July 21, 2021

AFRAM 405A: #BlackLivesMatter in Historical Context – A Calderwood Seminar

SLN: 10186

Wed. 10:30-1:20

5 Credits – DIV / I&S

Instructor: La TaSha Levy

This course explores the emergence of #BlackLivesMatter as a critical development in a long history of Black resistance to anti-Black racism and state violence. While the recent movement has organized campaigns against police murders, mass incarceration and other iterations of racial marginalization, #BlackLivesMatter also conjures specific intellectual and activist traditions in African American history. In this course, students will examine the origins of #BlackLivesMatter, as an ideological intervention, alongside the historical events, organizations and leaders who have given it inspiration. Course material will engage the political thought of Ida B. Wells, James Baldwin, Audre Lorde, Assata Shakur and Ella Baker—all of whom figure prominently in #BlackLivesMatter historical frames. Students will also engage an ever-growing body of intellectual interventions (both academic and public scholarship) that interrogate the social, cultural, and economic contexts of racial violence in the United States and beyond.

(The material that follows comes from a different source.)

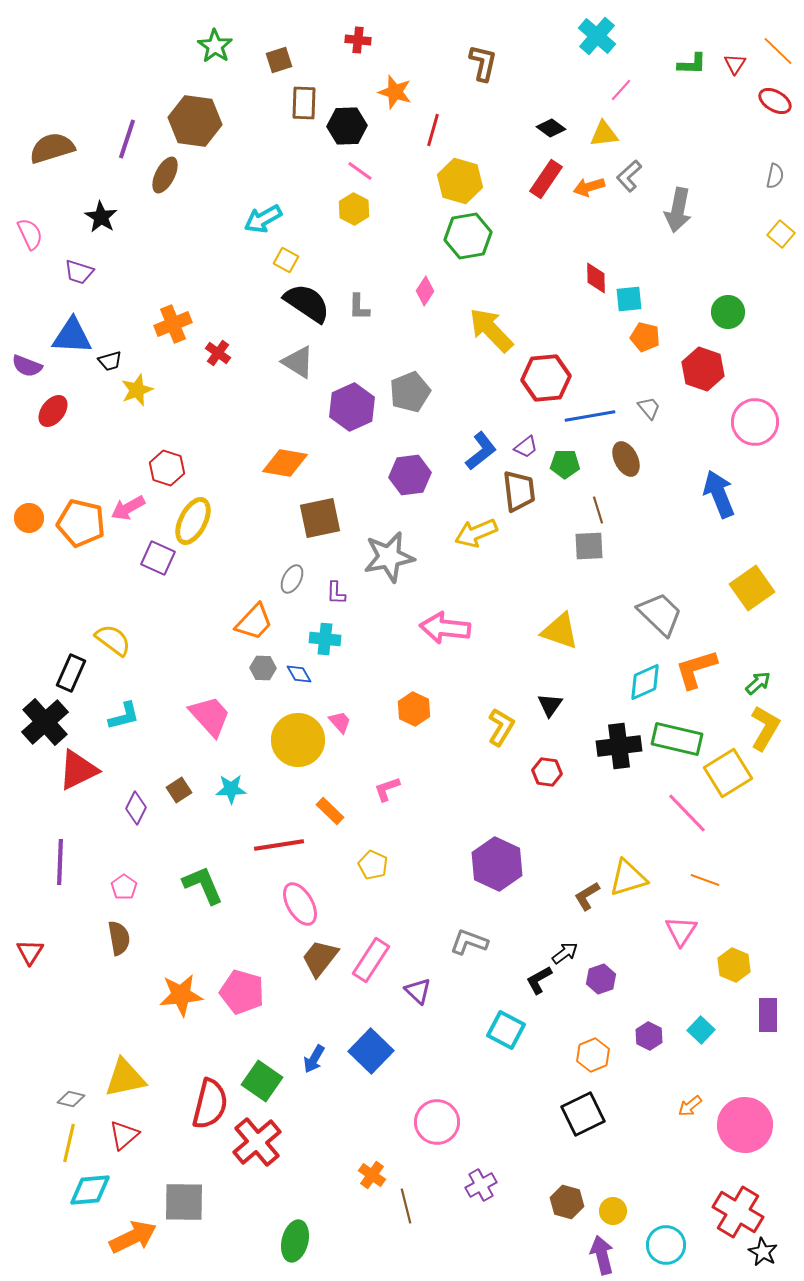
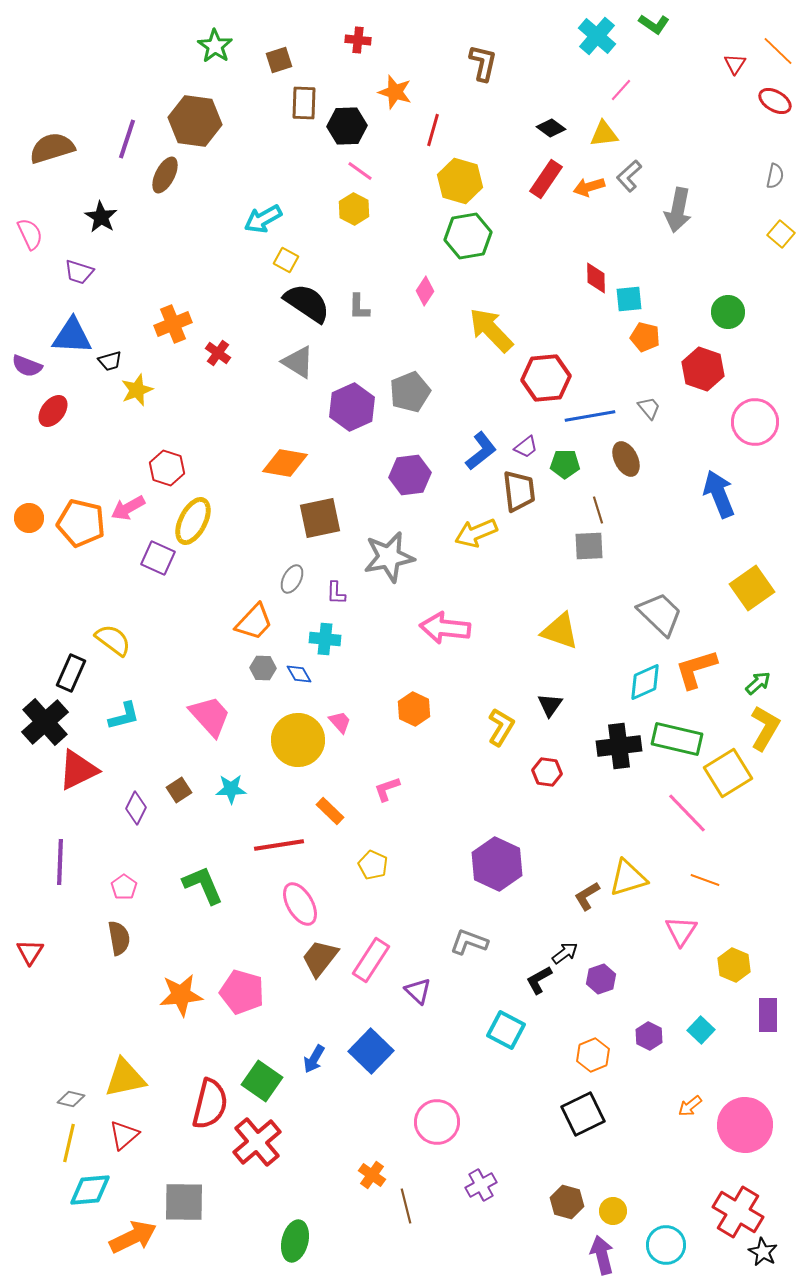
green L-shape at (692, 64): moved 38 px left, 40 px up; rotated 32 degrees clockwise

As we study the #BlackLivesMatter movement in historical context, we will practice the art of public writing – the ability to translate complex arguments and professional jargon to a broad audience. College learning affords us the opportunity to acquire the skills, concepts, and theories to understand and explore the world we live in, but it is critical that we never lose our ability to communicate these powerful ideas to a wide audience, outside of the ivory tower. This seminar is a time for you to find your voice and learn to write with confidence, knowledge and clarity. Effective writing is a highly marketable skill for any career field you may choose.

Our studies demand that we commit the next 10 weeks to a remix of the maxim “knowledge for the sake of knowledge.” In this course we will cultivate a writing practice committed to knowledge for the sake of service – a core principle of the Black Studies tradition. How do we take what we learn in our college courses and communicate effectively with a popular audience? Black Studies (also known as African American Studies) was founded on the idea of “relevant education.” This course provides a unique opportunity to revisit that imperative by breaking down Black Studies scholarship for everyday people.